Online Product Reviews

By Peter Roberts

Almost all products sold by online retailers can attract thousands of comments. Why are worth reading or writing? Are online reviews of products relevant and credible? Another way you could ask this question is to make confidence offline word of mouth from friends and acquaintances. And in comments online and offline as credible word of mouth? If a book on Amazon.com, the leading online retailer, already has hundreds of comments, it's worth adding another? Obviously, some people think it is. Peter Hoflich, a financial journalist based in Singapore, recently wrote the 3250th review of "Harry Potter and the Deathly Hallows," for example. "I wonder if anyone will benefit from my analysis, especially because there are so many," he muses. Interestingly, someone could. This is because the number of comments or crude comments, and the proportion of positive and negative, to send signals to other people, although not all trawl through them. Consequently, web sites as easy as possible for people to add their comments.

Amazon was a pioneer in this respect: it has allowed customers to post reviews of books and other products for many years. Initially, publishers and authors were concerned that allowing negative comments hurt sales. Online retailers have generally been reluctant to allow users to leave comments. But a handful of bad reviews, it seems worth having. "No one trusts all the positive feedback," he says. So a small proportion of the negative comments, "just enough to recognize that the product can not be perfect," may actually make an item more attractive to potential buyers. The volume of comments makes much difference, is not enough to make people comfortable with the decision to purchase. But after about 20 reviews a product has accelerated. Visitors are more reluctant to buy a product until it attracts a reasonable number of tests and gathers momentum. In a test with the Kingston, the manufacturer of computer memory, Bazaarvoice comments collected from Kingston products and the company's Web site accused the website of Office Depot, the retailer. As a result there are more than ten reviews per product, compared with one or two of the competing bids. The result was a "drastic" highest rate of conversion, which extended even to other products from Kingston, which had no reviews.

Oddly enough, somebody might. That is because the raw number of reviews or comments, and the proportion of positive and negative ones, send useful signals to other people, even if they do not trawl through all of them. Accordingly, websites make it as easy as possible for people to add their comments. Amazon was a pioneer in this regard: it has allowed customers to post reviews of books and other products for many years. Initially, publishers and authors were worried that allowing negative reviews would hurt sales. Online retailers have generally been reluctant to allow users to leave comments,.

With the growth of consumer generated content, this will remain a focus for us to stay ahead. It is also why our solution includes a number of fields to add a review. In usability studies are offered to buyers to review the appropriateness and relevance * * reviewer.

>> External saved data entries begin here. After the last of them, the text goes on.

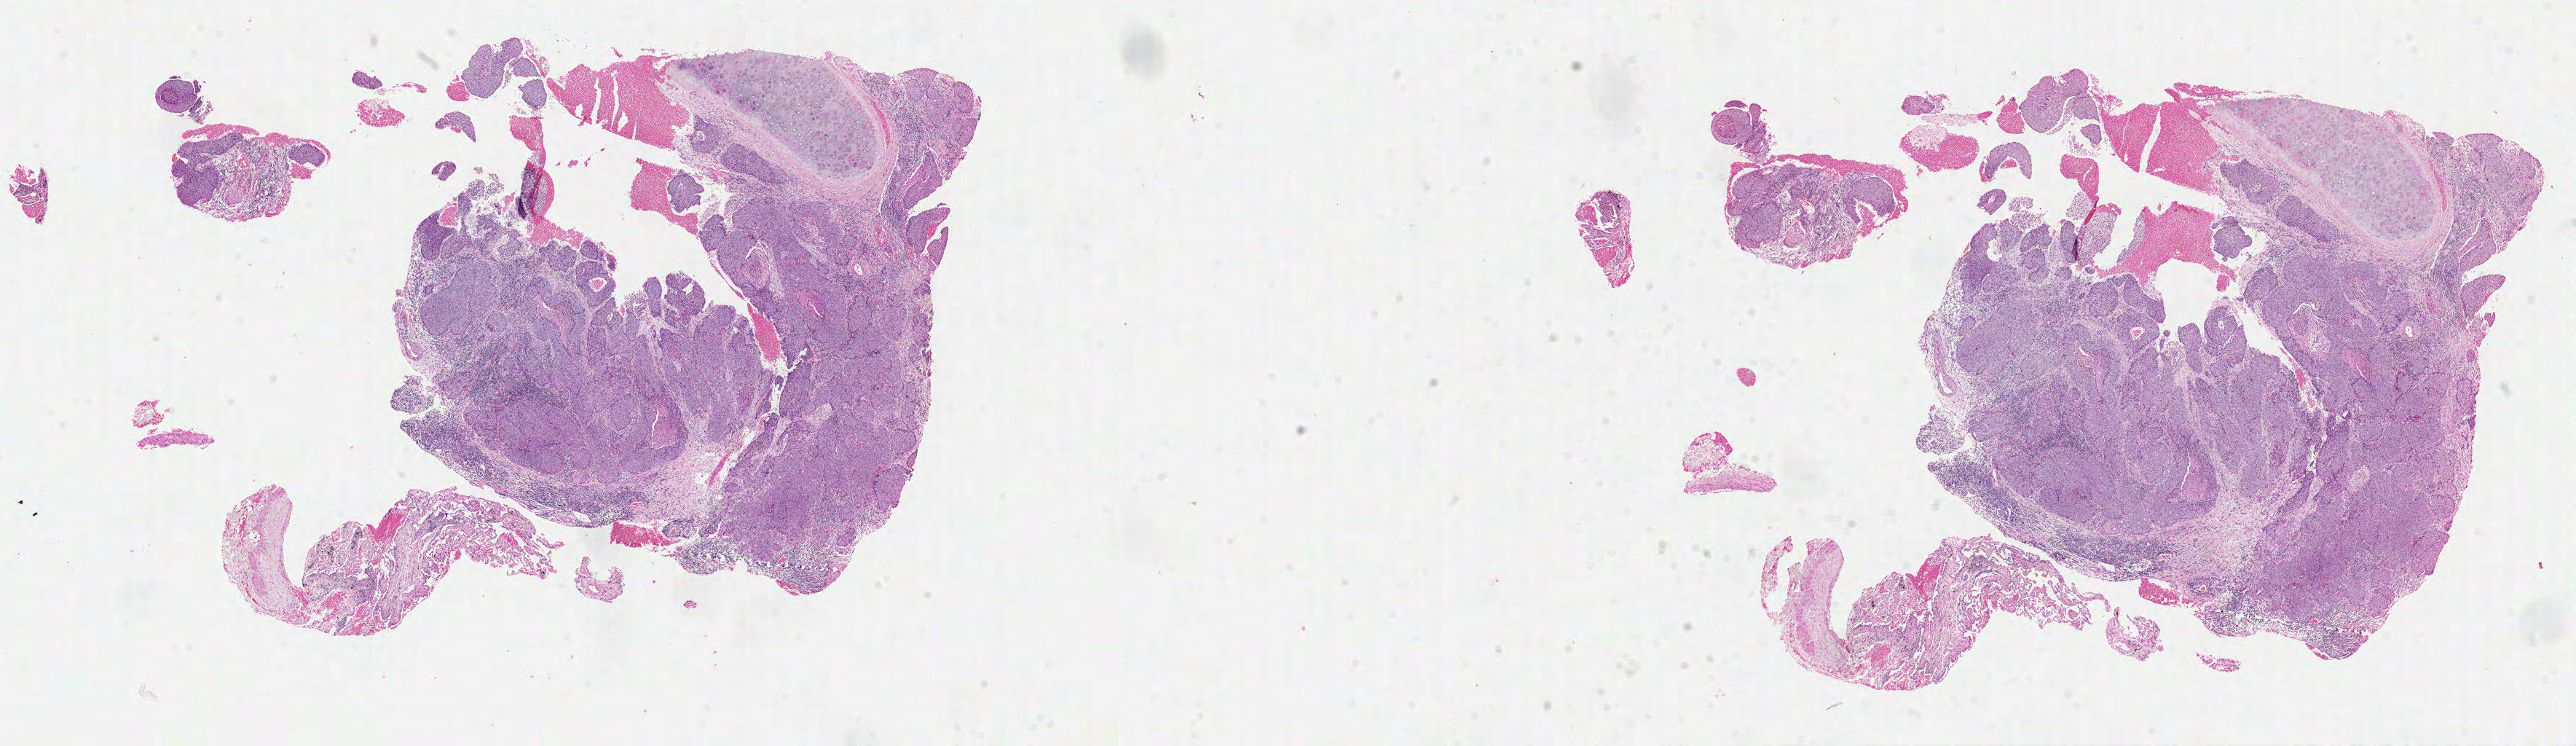
H&E-stained whole-slide image — whole scanned area (about 28.5 x 8.3 mm, acquisition: 40x scan) shown as a low-resolution overview; FFPE section; sample: primary tumour, lung. Male patient; age at initial diagnosis 64 years.
• AJCC pathologic stage: IIIB (6th edition)
• laterality: left
• pathologic diagnosis: Squamous cell carcinoma, NOS (upper lobe, lung)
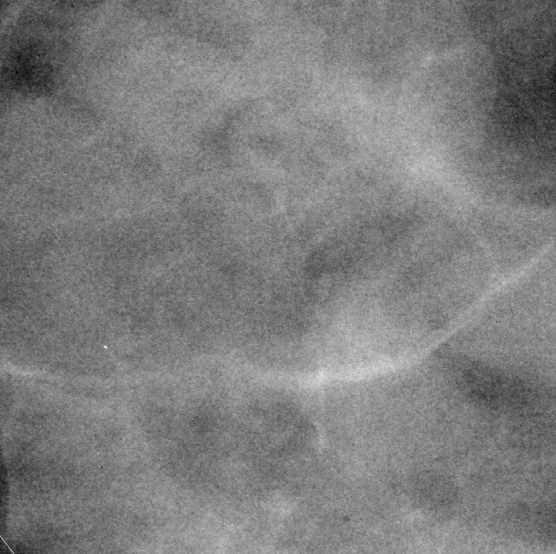
Region of interest cut from a scanned film mammogram (one marked finding); left breast; CC view.
Marked abnormality: mass, shape focal asymmetric density; BI-RADS assessment category 3; pathology result (as recorded, not read from the image): malignant.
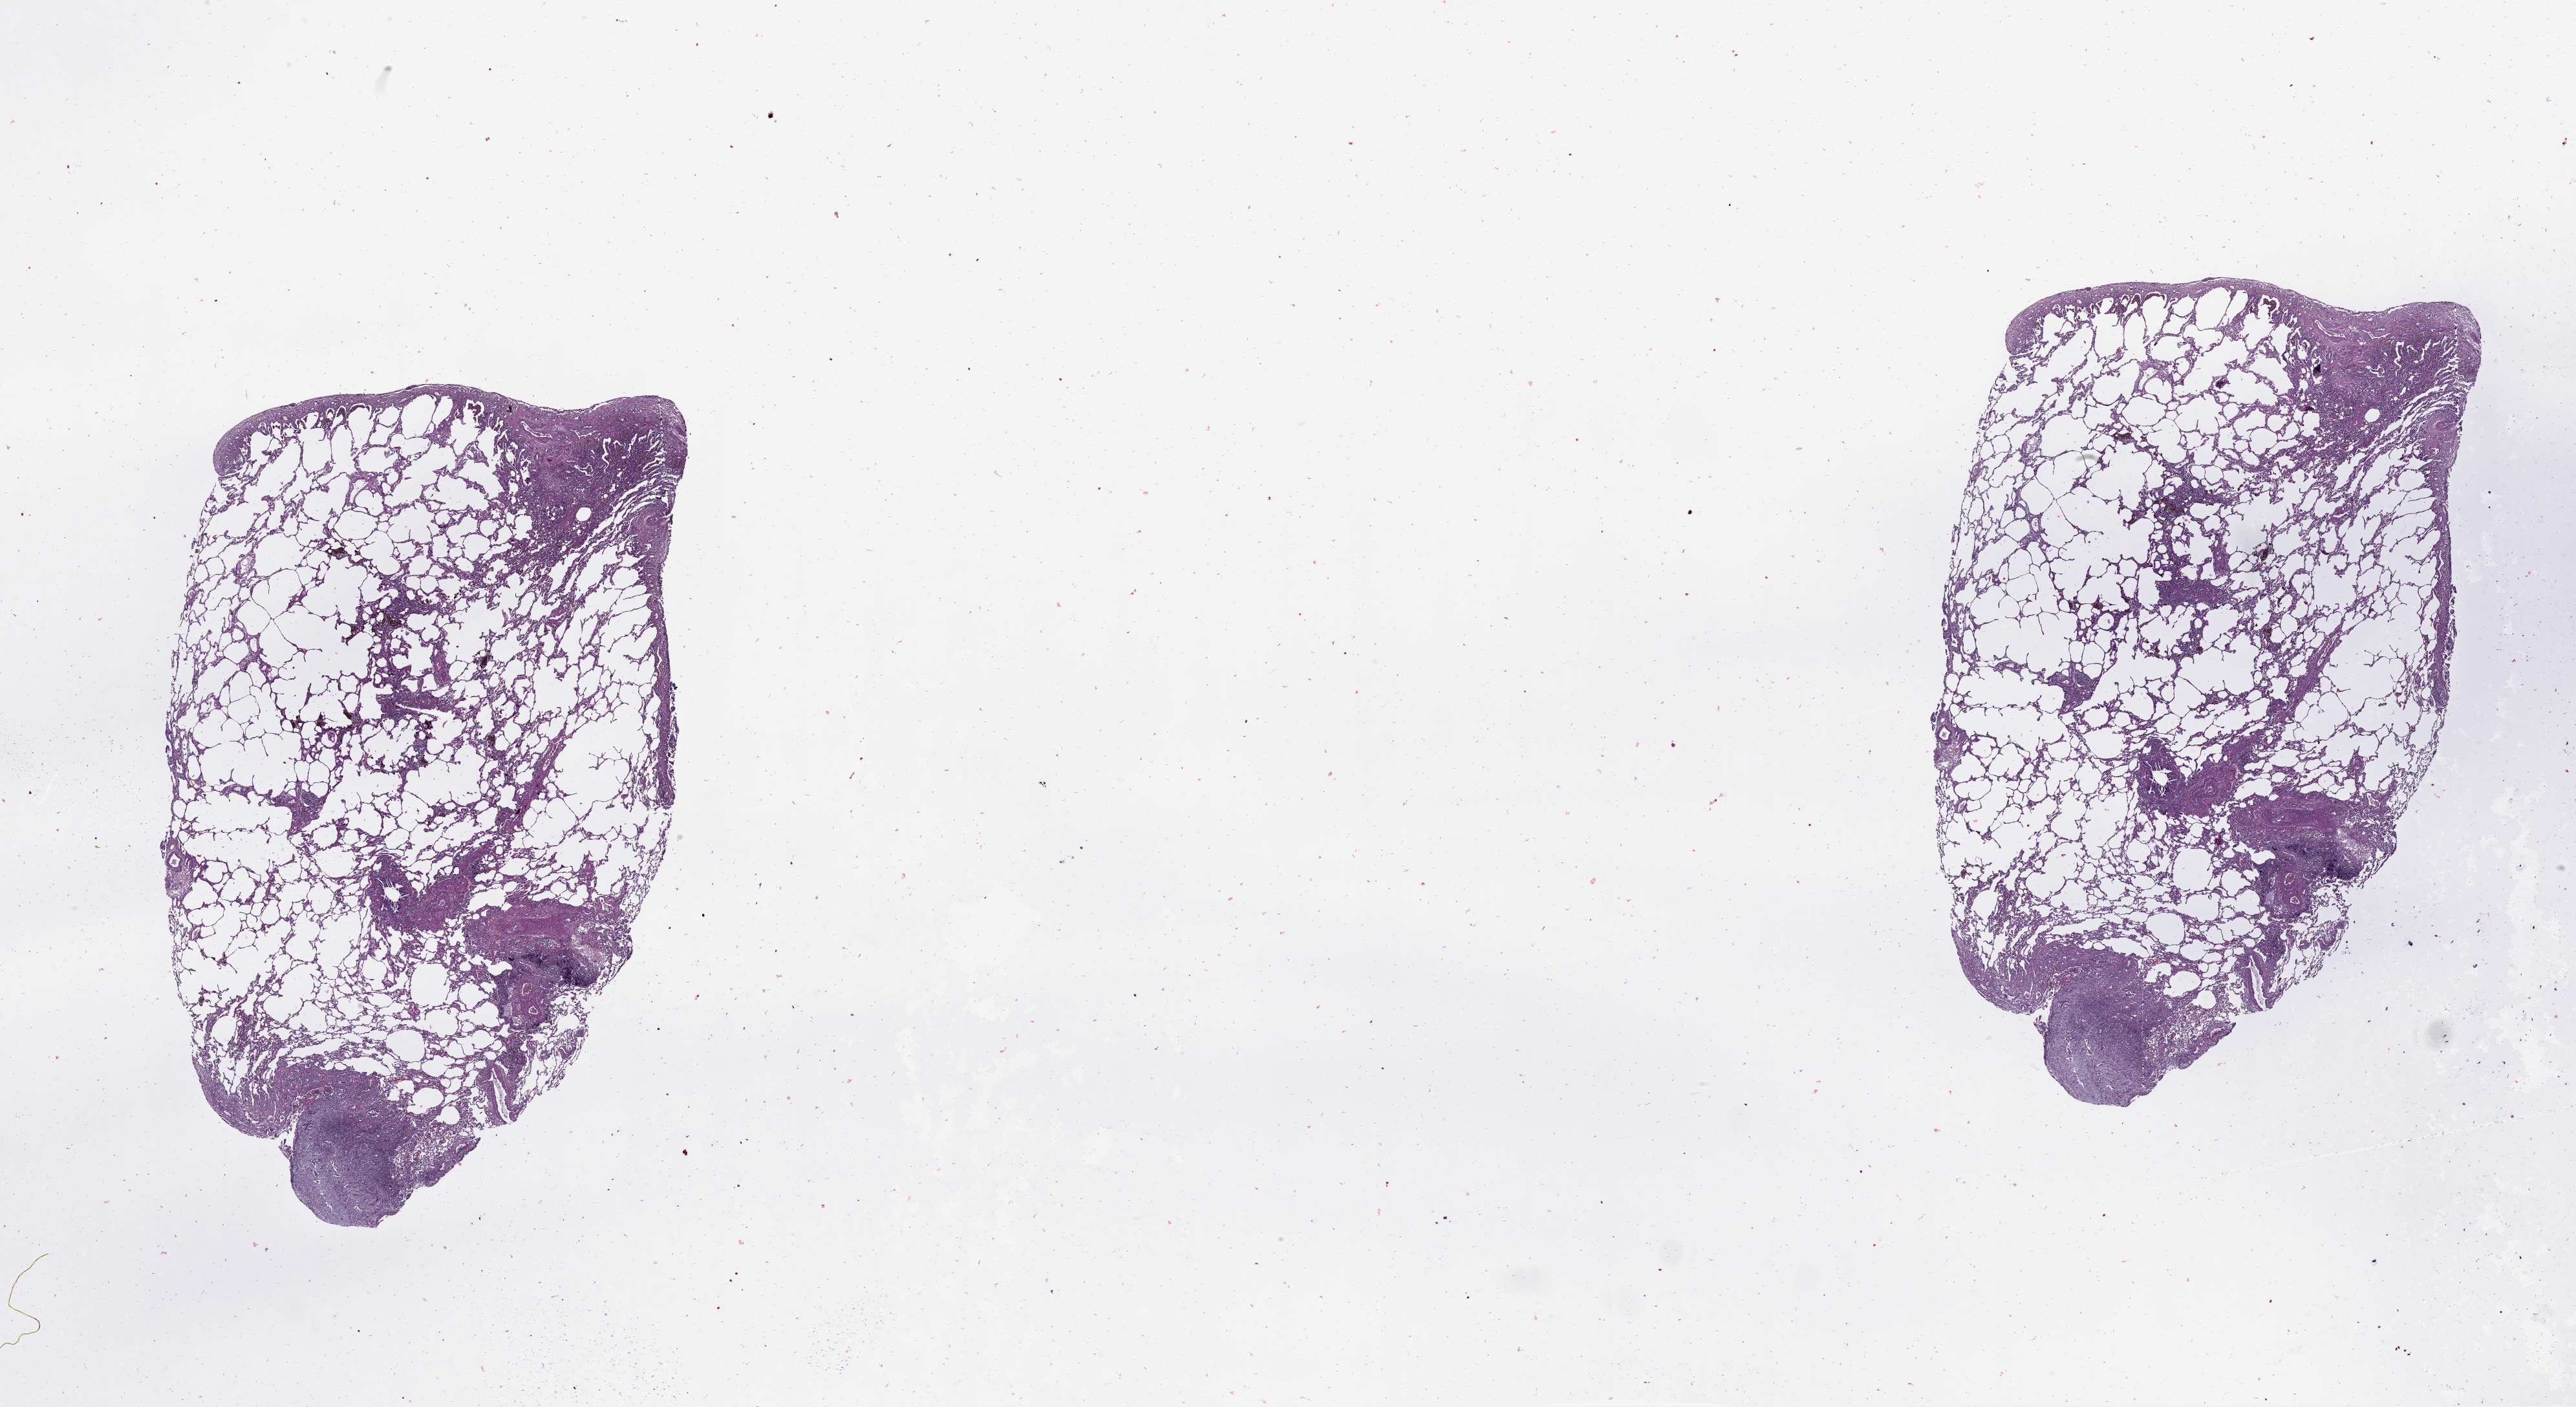
H&E whole-slide image — low-resolution overview of the scanned area, about 32.1 x 17.5 mm (acquisition: 20x scan); lung, tissue type not recorded.
Patient diagnosis (cohort enrolment): lung adenocarcinoma (lung).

This prompted respondents focus on quantity, not quality, but it recently changed its Amazon ranking system. Now, the utility of the revisions are taken into account, causing Harriet Klausner, the most prolific author with more than 18,000 reviews to his credit, to drop below 500th place in the rankings. Readers comments rated its usefulness as 71% of the time, compared with 95% for the new number one reviewer, "Mark", who has written more than 500 comments. What is true for tests does not seem to apply to comments left on blogs or news, however. "You probably can have a discussion to nearly 350 comments," says Markos Moulitsas, founder of Daily Kos, a popular leftist politician of the site. But after that, he says, "out of most people stay away from the screw, and further growth will come from people already in this thread lead a discussion, debate or discussion." These are the threads of discussion more than a conversation, and that inhabit the site usually has a limited lifetime during which people remain after the Amazon as opposed to the pages of "Harry Potter" books, which continue to attract comments yet Today, years after the books publication.

With the votes (which is sortable) and abuse reporting, customers can smell fraud. We found many of our clients' customers are forced to jump to its own review, when a review is "off" is published. So among the analysts of our content (we read each review and revision of several factors, fraud) and clients, we maintain a high level of authenticity.